I try to keep in mind though that BoingBoing is made of different contributors with different social values, so what one person may write doesn’t necessarily represent the whole.

As for calling some one with a glass a glasshole , or the dismissive tone… meh I WEEP! I mean really, it’s the kind of thing some one who would buy one might call themselves. Same with luxury cars. People know they are buying one. They have their reasons.

I’ve been grilled on why I don’t want such things, and I have a lot of conflict because I’ve bounced all over the place. I was raised to look down on such desperate displays of wealth the way many people might look down on new-money Vietnamese families taking pictures of gaudy LV handbags to show off online. In retrospect, that is all a part of classism though. That being said, please don’t accuse poor people of “classism” for not being able to buy things and being irritated that they are valued less for it. For God’s sakes, please don’t paint wealthy people as the victims of “class war” because it’s really disgusting when poor people are like… actually dying.

As for the glass, a lot of the reaction is against their overt attempt at creating snob/luxury appeal. Typically that’s for the iCrowd… though perhaps that’s changing. I think that is where some of it comes from. Why artificially create that? The reality is that technology in the US at least is cheaper and easier to get than many things because the overall cost is pretty low. One payment for the device, whatever contract… credit doesn’t matter much, no insurance to buy. So any real luxury is artificial. Google is a brand that hasn’t traditionally been seen as luxurious so the attitude probably smacks people the wrong way.

** Exercises **
1. According to the Google Glass comment, what is BoingBoing made of?
2. Continue the Google Glass comment from after its final sentence.

(Structured pose outputs)
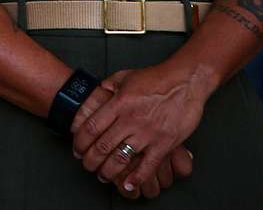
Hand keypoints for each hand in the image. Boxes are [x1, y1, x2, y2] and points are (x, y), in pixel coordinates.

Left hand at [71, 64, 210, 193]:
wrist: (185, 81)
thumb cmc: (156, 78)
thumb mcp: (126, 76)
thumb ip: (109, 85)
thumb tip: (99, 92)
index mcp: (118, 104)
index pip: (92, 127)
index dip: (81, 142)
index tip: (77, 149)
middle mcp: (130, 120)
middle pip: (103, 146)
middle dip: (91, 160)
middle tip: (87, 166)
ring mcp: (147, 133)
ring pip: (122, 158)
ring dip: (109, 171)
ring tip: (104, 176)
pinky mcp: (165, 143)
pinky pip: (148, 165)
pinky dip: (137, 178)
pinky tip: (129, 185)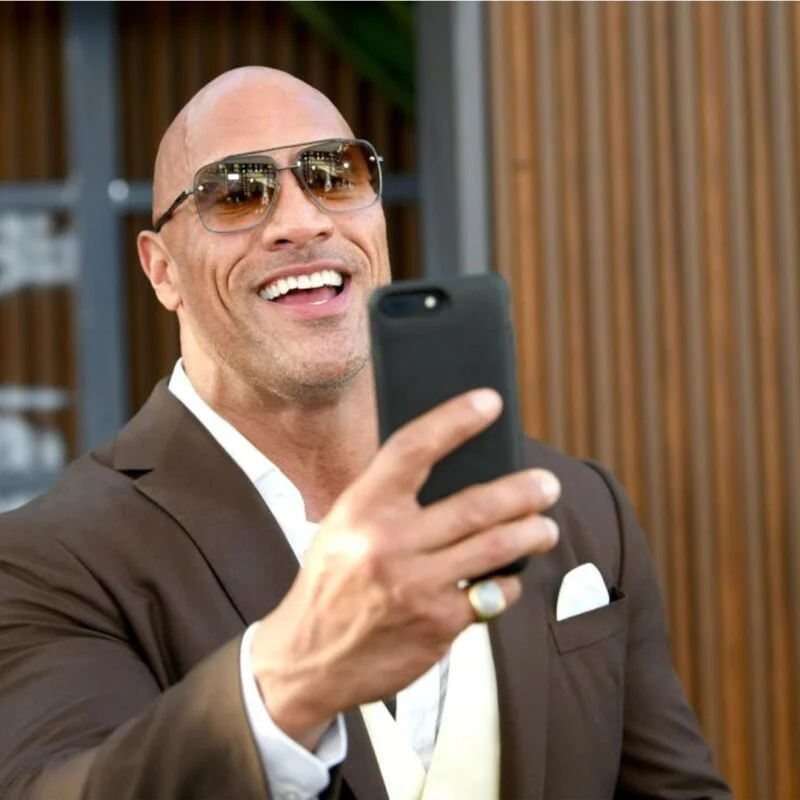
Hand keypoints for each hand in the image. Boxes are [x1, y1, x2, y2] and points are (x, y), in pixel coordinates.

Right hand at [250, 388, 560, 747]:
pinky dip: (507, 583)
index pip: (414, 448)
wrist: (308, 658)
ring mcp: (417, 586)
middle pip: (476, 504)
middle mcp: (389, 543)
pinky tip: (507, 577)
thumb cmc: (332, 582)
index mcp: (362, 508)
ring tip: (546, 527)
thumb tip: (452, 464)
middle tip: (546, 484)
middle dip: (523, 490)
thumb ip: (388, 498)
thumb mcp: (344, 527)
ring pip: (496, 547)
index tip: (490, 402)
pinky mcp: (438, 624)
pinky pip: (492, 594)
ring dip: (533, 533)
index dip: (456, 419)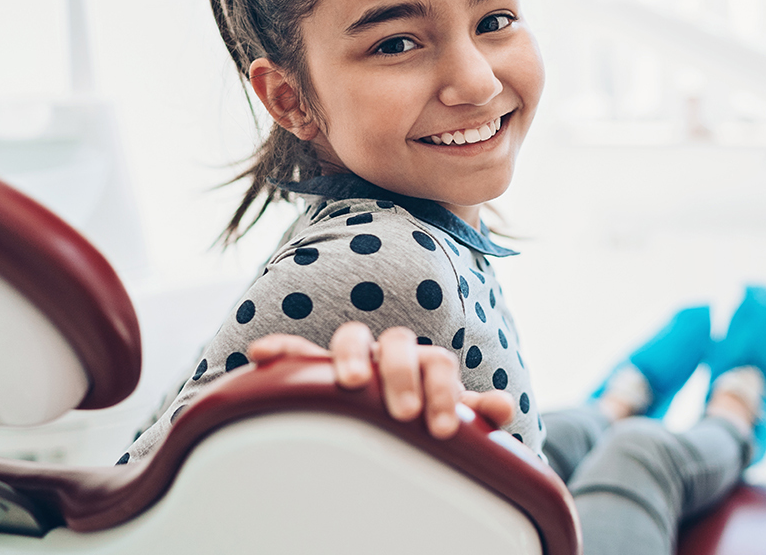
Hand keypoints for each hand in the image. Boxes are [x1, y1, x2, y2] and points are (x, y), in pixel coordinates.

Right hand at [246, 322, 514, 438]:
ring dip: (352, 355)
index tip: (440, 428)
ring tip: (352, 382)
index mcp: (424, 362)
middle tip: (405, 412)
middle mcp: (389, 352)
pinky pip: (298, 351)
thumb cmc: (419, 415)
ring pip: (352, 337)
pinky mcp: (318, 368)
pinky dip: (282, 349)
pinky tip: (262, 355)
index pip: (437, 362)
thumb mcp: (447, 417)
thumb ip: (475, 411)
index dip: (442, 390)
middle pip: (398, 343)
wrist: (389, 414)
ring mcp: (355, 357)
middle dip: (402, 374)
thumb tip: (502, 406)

** Task answers **
1. Different contributors with different social values.

2.
I’m waiting for the dismissive posts when glass is soo middle class and dumb… like granite countertops. Ugh… dumb plebs!

TL;DR… who gives a fuck? I’m not buying one because I’m saving money for ideas I might make happen some day and because I have really bad vision that requires complicated lenses to correct. Also… it would look stupid with a lot of my clothes (I’m a woman).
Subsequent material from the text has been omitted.